Records drawn from a dataset:
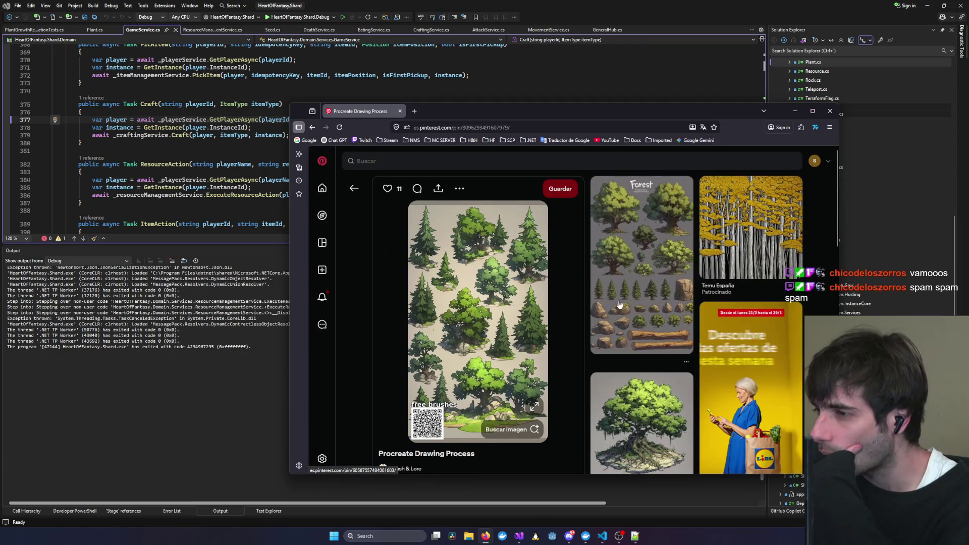
{"action": "scroll", "coordinate": [528, 272], "scroll_direction": "down", "scroll_amount": 2}
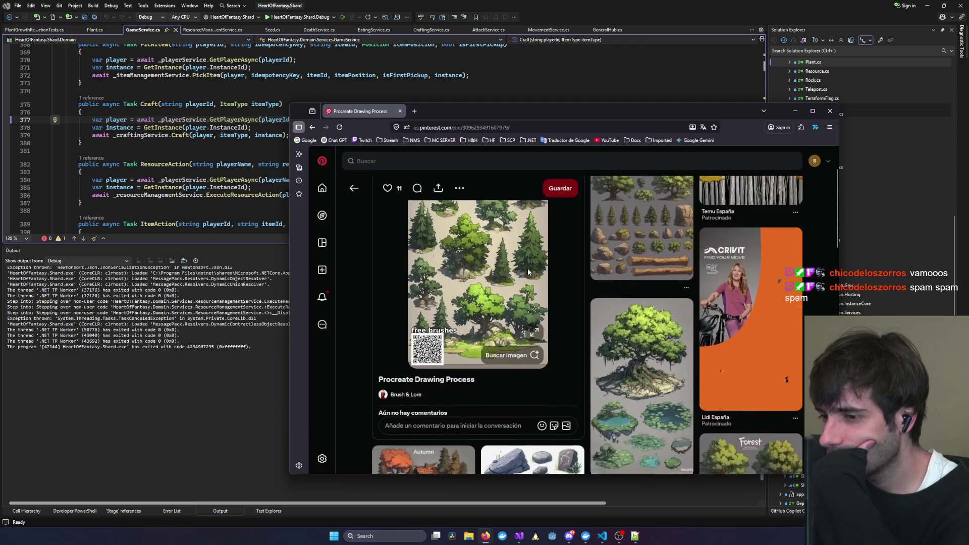
View the forest trees image at full size zoomed to 200%, then close the viewer.
{"action": "left_click", "coordinate": [532, 333]}
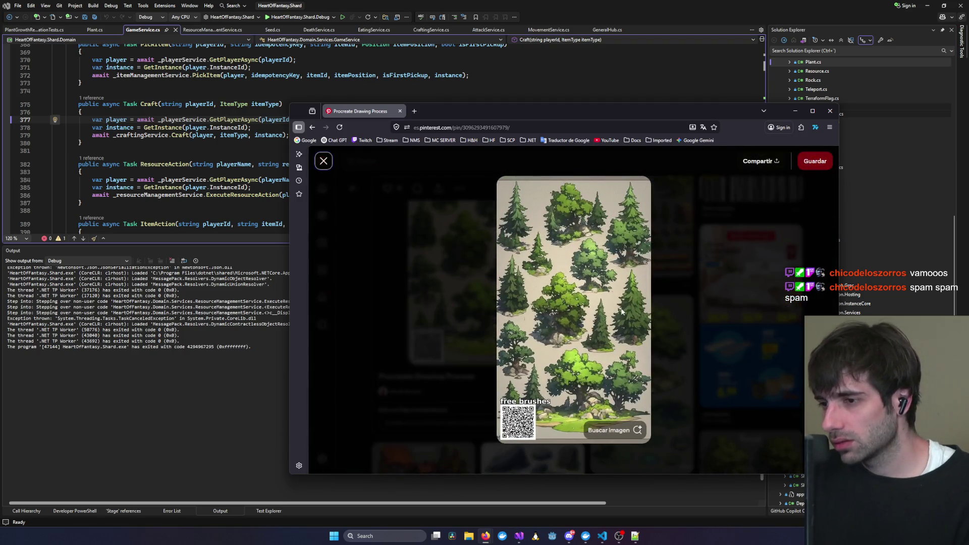
{"action": "scroll", "coordinate": [622, 312], "scroll_direction": "up", "scroll_amount": 6, "text": "ctrl"}
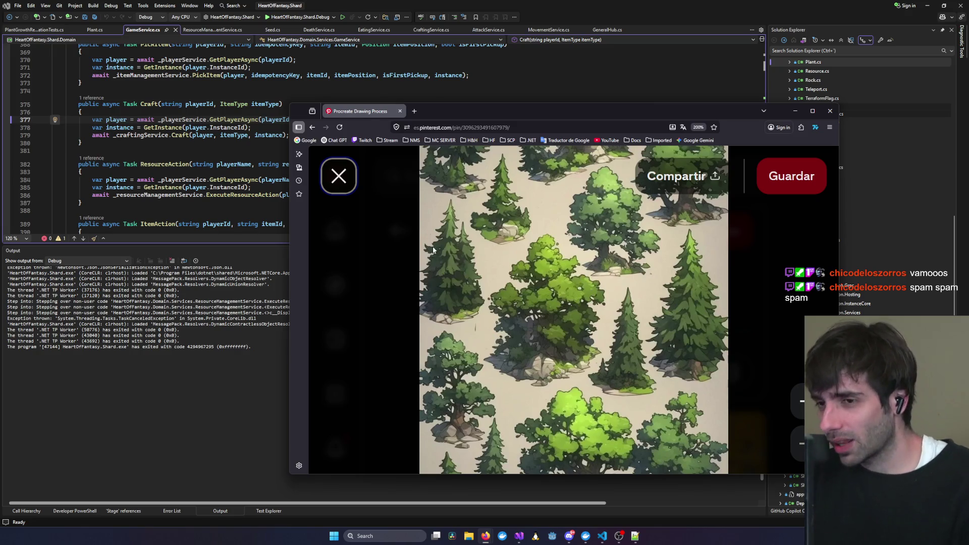
{"action": "left_click", "coordinate": [338, 176]}
Browse the related tree and rock pins below and return to the top.
{"action": "scroll", "coordinate": [626, 311], "scroll_direction": "down", "scroll_amount": 10}
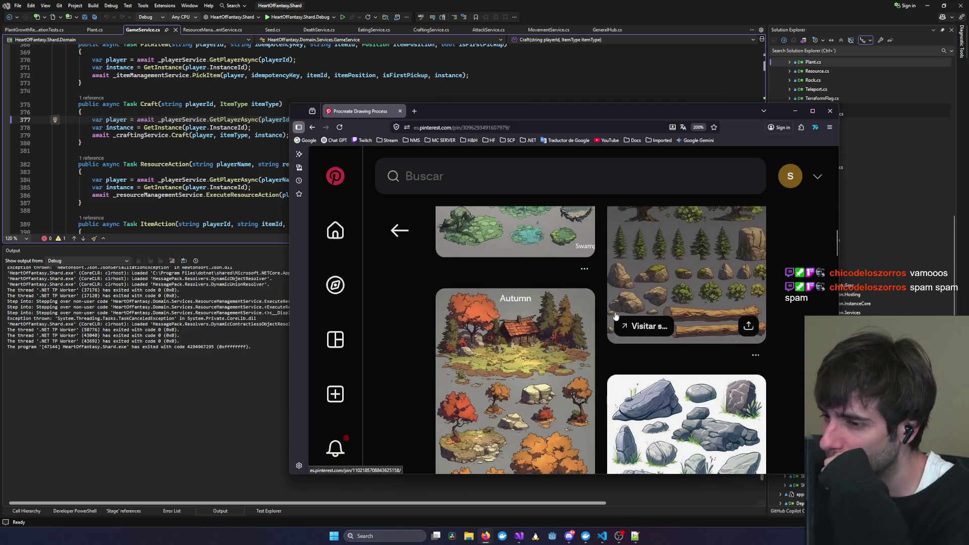
{"action": "scroll", "coordinate": [532, 327], "scroll_direction": "down", "scroll_amount": 1}
{"action": "scroll", "coordinate": [533, 326], "scroll_direction": "down", "scroll_amount": 2}
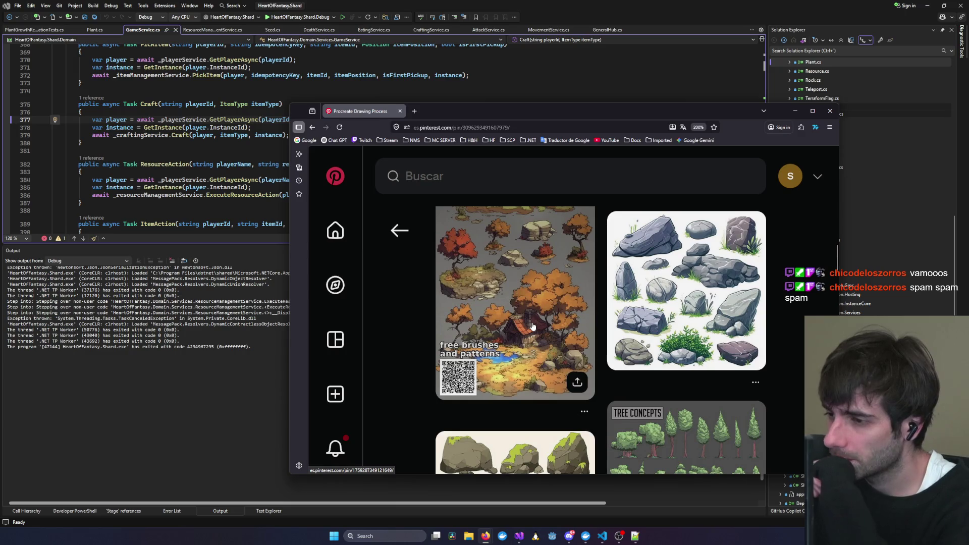
{"action": "scroll", "coordinate": [533, 327], "scroll_direction": "down", "scroll_amount": 3}
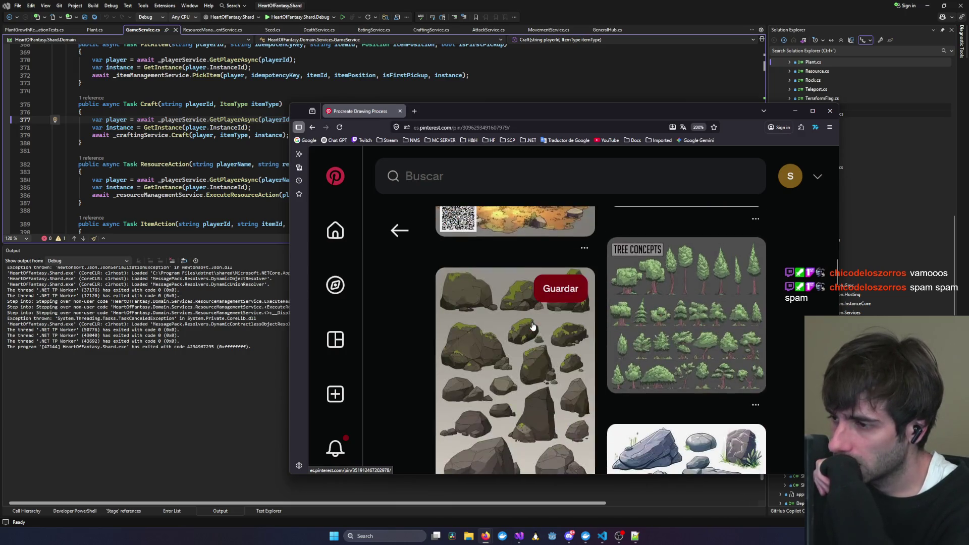
{"action": "scroll", "coordinate": [533, 327], "scroll_direction": "down", "scroll_amount": 10}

Problem to work on
Retype the data above exactly, dropping every picture.

Answer
{"action": "scroll", "coordinate": [528, 272], "scroll_direction": "down", "scroll_amount": 2}
View the forest trees image at full size zoomed to 200%, then close the viewer.
{"action": "left_click", "coordinate": [532, 333]}
{"action": "scroll", "coordinate": [622, 312], "scroll_direction": "up", "scroll_amount": 6, "text": "ctrl"}
{"action": "left_click", "coordinate": [338, 176]}
Browse the related tree and rock pins below and return to the top.
{"action": "scroll", "coordinate": [626, 311], "scroll_direction": "down", "scroll_amount": 10}
{"action": "scroll", "coordinate": [532, 327], "scroll_direction": "down", "scroll_amount": 1}
{"action": "scroll", "coordinate": [533, 326], "scroll_direction": "down", "scroll_amount": 2}
{"action": "scroll", "coordinate": [533, 327], "scroll_direction": "down", "scroll_amount": 3}
{"action": "scroll", "coordinate": [533, 327], "scroll_direction": "down", "scroll_amount": 10}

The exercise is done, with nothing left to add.